While designing any system, one must prepare an error handling mechanism. This is even more critical when you are designing a data pipeline. With data being one of the most abandon assets out there, it can come with lots of issues. As well as the data pipelines usually being complicated systems working with many other systems.
Of course, depending on the tool that you are using to build that pipeline. You might have pre-existing options for handling errors and exceptions. You should use them. What we call for is for you to know what can go wrong, and how to handle it. Use what is presented out of the box and add to it if it doesn’t cover all your needs.
As a general classification, we can divide the errors into two kinds. Errors that stop the pipeline completely, and errors that indicates a corrupt message, table, bucket or time interval but the pipeline continue to operate normally. The first kind by nature stops the pipeline from running, but it is the second kind that we need to shed some light upon. You need to ask yourself if faced by an error if the second kind, do you need to stop the pipeline or is it ok for it to keep running? and for the corrupted data, will it be ignored? Will it be re-processed? If yes then when?
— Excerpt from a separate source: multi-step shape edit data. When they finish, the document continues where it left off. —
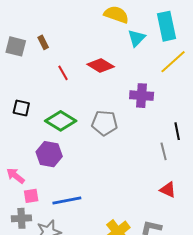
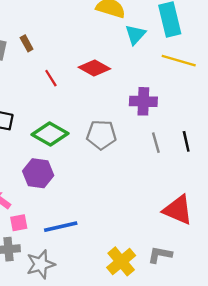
yellow line: (173, 62) -> (179, 61), turned 60
gray line: (164, 151) -> (156, 143), moved
red triangle: (168, 190) -> (178, 210), size x1.6

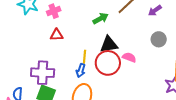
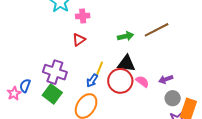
purple arrow: (155, 11) -> (166, 79), moved
red triangle: (57, 35) -> (79, 40), turned -48
gray circle: (159, 39) -> (173, 98), moved

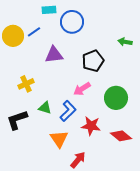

All these questions need answering before building the pipeline.
Furthermore, sometimes you are faced with some issues that are not typical errors, but in the specific case you are handling it is considered an error. What are some of these issues that can happen in a pipeline? Only you can answer that question. Remember that even the most common issue could not be an issue in a special case. For example, a message that doesn’t comply to a certain schema might not be an issue if you have no schema registry and your sources have the liberty of introducing new schemas according to the evolving bussiness needs. Another example is that the absence of messages in a time interval or the absence of data from a certain source is not an issue if it can be explained by the bussiness logic.
So, in the design phase of you pipeline, you need to list all the problems that could be considered issues in you case. But can you actually list all the problems that you could face? Probably not. Always assume that you will face some errors that you have not expected. In that case, you need a more general error catching mechanism. Think of something like catch(Exception e). In some cases that would be possible, in other cases that general catch is not possible as well. Faced with these limitations. Your only hope is to set alerts and checks on the most critical parts of the pipeline. These are the parts that if faced by errors, would compromise the whole pipeline. The belly of the beast if you may call it that. While this doesn’t catch all the errors, it limits their effect greatly.
That last point introduced us into two very important concepts regarding error handling. Alerting and weighting errors by effect. Let’s discuss the latter first.
Not all the errors have the same urgency, effect or importance. Some errors are so trivial that it would be a waste of time and effort to even set up catches and alerts for them. Others directly affect the core bussiness and are considered show stoppers. While listing the expected errors, divide them into levels of based on both urgency and effect. And when you discuss how to prevent/detect/catch an error, have a look at its rank and ask yourself if it is worth the effort you are about to put in.
The other concept is alerting. When your pipeline detects an error or an issue, what should it do? You need to provide an alerting mechanism to notify you of the errors. It is advised to have multiple channels for errors with different urgency. Not all errors should wake you up at 2 am, nor all of them you should just casually stumble upon when randomly check the logs every 2 weeks or so.
After your pipeline successfully catches an error or an issue, what is the next step? Sometimes alerting is all that we can do, but other time we can automate the recovery process. Depending on an external tool or on the pipeline itself to receive the alert and take some action based on it. That action can be backing up some important data, running an additional step or simply retrying the same step that caused the error.
Perhaps the most important factor in error handling is the pipeline design itself. Having a design that provides things like message replaying and regular checkpoints can reduce greatly the effect of any error and at the same time increase the ability to recover from it as fast as possible.
A summary of what we discussed can be written as a group of question you should ask yourself during the designing phase of your pipeline:
- What are the errors that might occurs?
- What are the issues that might happen but at the same time will not raise an error?
- What is the urgency and effects of these errors and issues?
- Which of these errors could stop the pipeline completely?
- Which of these issues can be ignored safely?
- How can automate the recovery of the pipeline from some of these errors and issues?
- What are the channels that the alerts will be propagated through?
- How can I modify the pipeline’s design to improve the ability to recover from these errors?